Les étudiants de l'Université Cheikh Anta Diop de Dakar (Ucad) ne seront pas en reste dans la commémoration du décès de Bob Marley. Ils comptent aussi se souvenir de leur star. Étudiant en Master au département d'anglais, Mouhamed Diop confie qu’il écoute Bob Marley depuis sa première année universitaire. «Écouter ses chansons m'a permis de développer mon vocabulaire et mon expression en anglais. Et certains de ces propos comme ‘there is no hiding place from the father of creation et emancipate yourself from the mental slavery’ montre que ces textes sont riche d'enseignements», indique-t-il.
Aussi le jeune étudiant d'ajouter : «le 11 mai est un grand jour pour moi. Car cela me permet de revoir l'oeuvre de cette star du reggae. Célébrer Bob Marley ne doit pas signifier fumer du chanvre indien. Pour fêter Bob Marley, il faut plutôt essayer de décortiquer ses textes et comprendre sa philosophie». Et comme tout bon fan, il ajoute : «Je commémorerais l’anniversaire en écoutant ses chansons et en priant pour lui».
Dans la même optique, Moussa Fall, étudiant en deuxième année de géographie, déclare : «Je compte aller assister au concert reggae pour marquer le 11 mai. Habituellement, chaque année, on organise des manifestations au niveau du campus et je pense que ce sera encore le cas cette année».

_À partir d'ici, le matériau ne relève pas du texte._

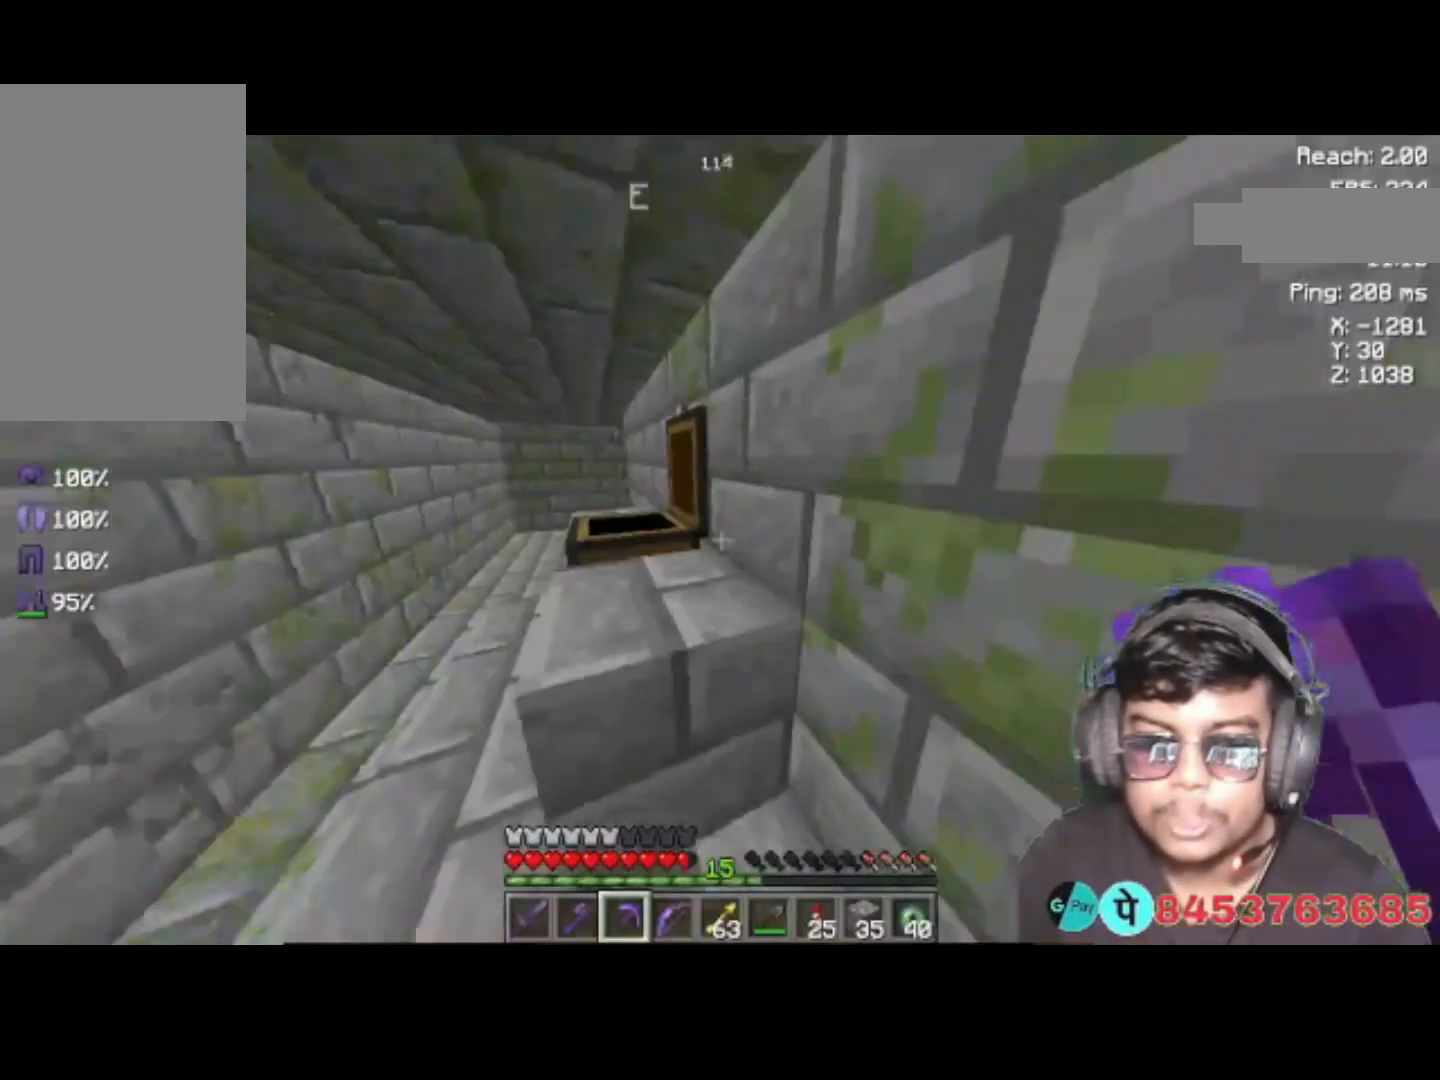
Gameplay with keyboard; each line is a JSON object with the keys held at the frame after it. "events" lists presses ("down") and releases ("up") of "a", "d", "s", "space" and "w" between this image and that frame as [ms after this image, input, new state], when the widget could be followed in between. No other keys are recorded. Mouse input is not recorded.
{"keys": ["w"], "events": [[217, "w", "down"]]}
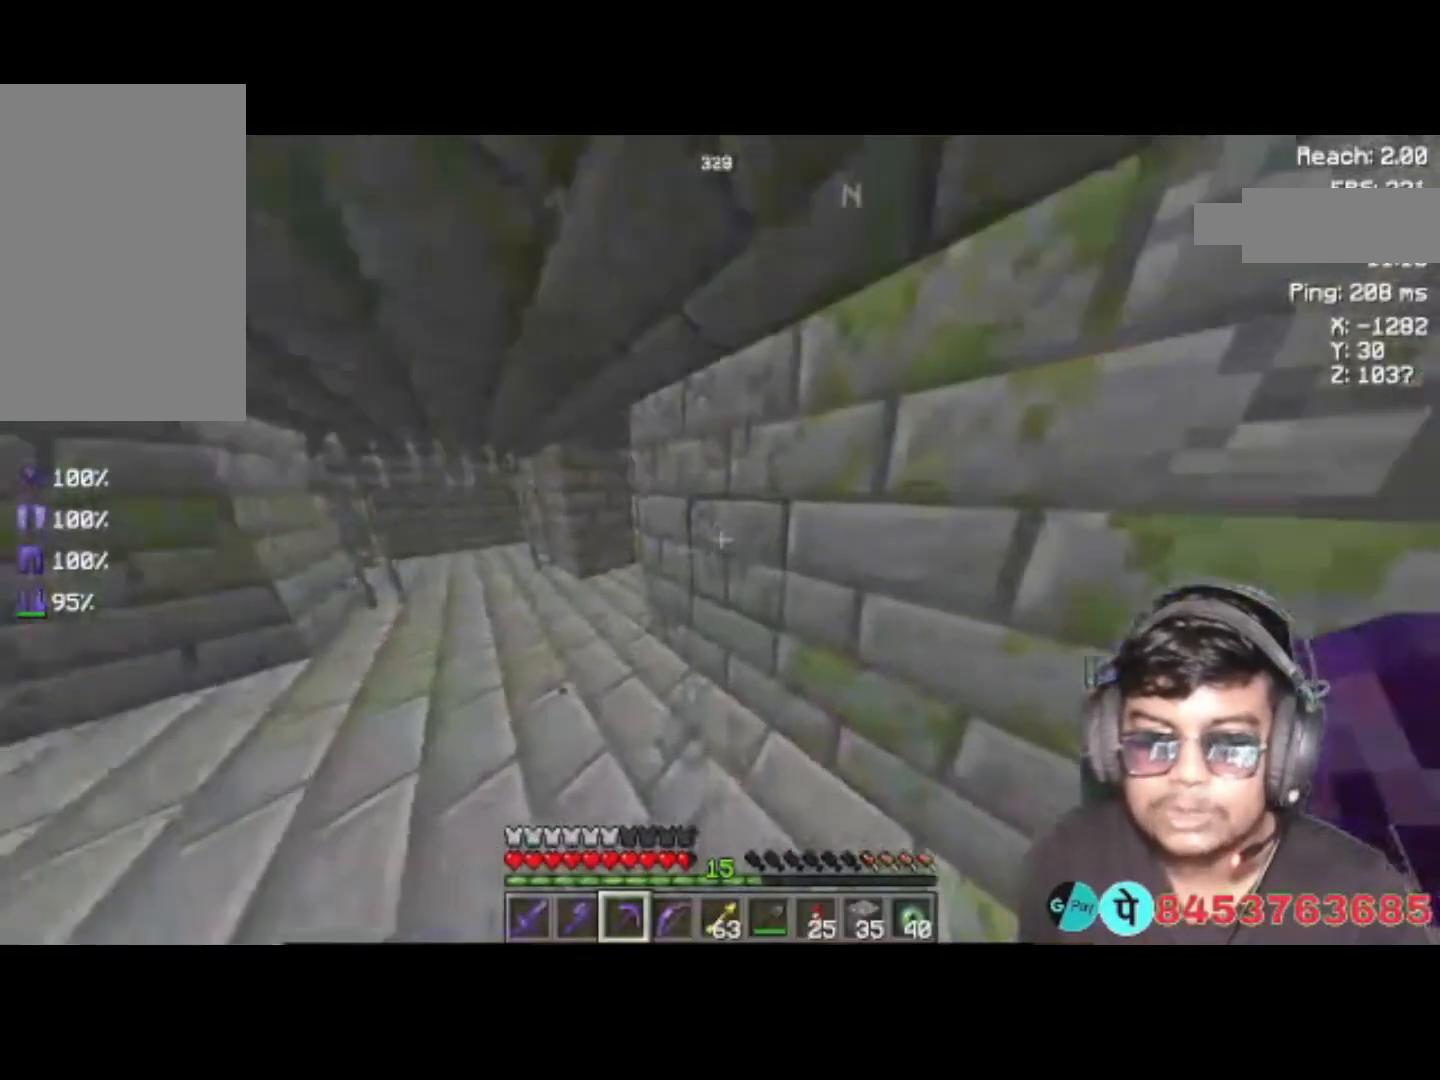
{"keys": ["a", "w"], "events": [[50, "a", "down"]]}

Bien qu'étant fan de Bob Marley, Peter Rosario ne compte pas fêter le 11 mai, car pour lui, «on ne fête pas les morts. On fait des prières pour eux. Et comme tout bon chrétien, je vais allumer des bougies et prier pour lui». Poursuivant, il indique : «Son œuvre, on le fête le 6 février, le jour où il est né. Le 11 mai n'est fêté qu'au Sénégal et en France, même en Jamaïque, on ne fête pas cette date. Bob Marley est spirituel, les jeunes le fêtent juste pour fumer du chanvre indien. Il le fumait, mais il ne demandait pas aux jeunes d'en fumer».
Abondant dans le même sens, Fadel Touré, étudiant en Master au département d'anglais de l'Ucad, est d’avis que «Bob Marley a tout faux avec notre culture, nos pratiques et surtout notre religion. C'est triste de voir des jeunes le prendre comme référence en fumant du chanvre indien pour fêter l’anniversaire de son décès». Toutefois, il reconnaît qu’«il défendait des idées de liberté et d'autres valeurs humaines».
Pour les fans, célébrer l'anniversaire du roi du reggae music, c’est aussi une occasion de permettre aux jeunes de comprendre la culture rastafari.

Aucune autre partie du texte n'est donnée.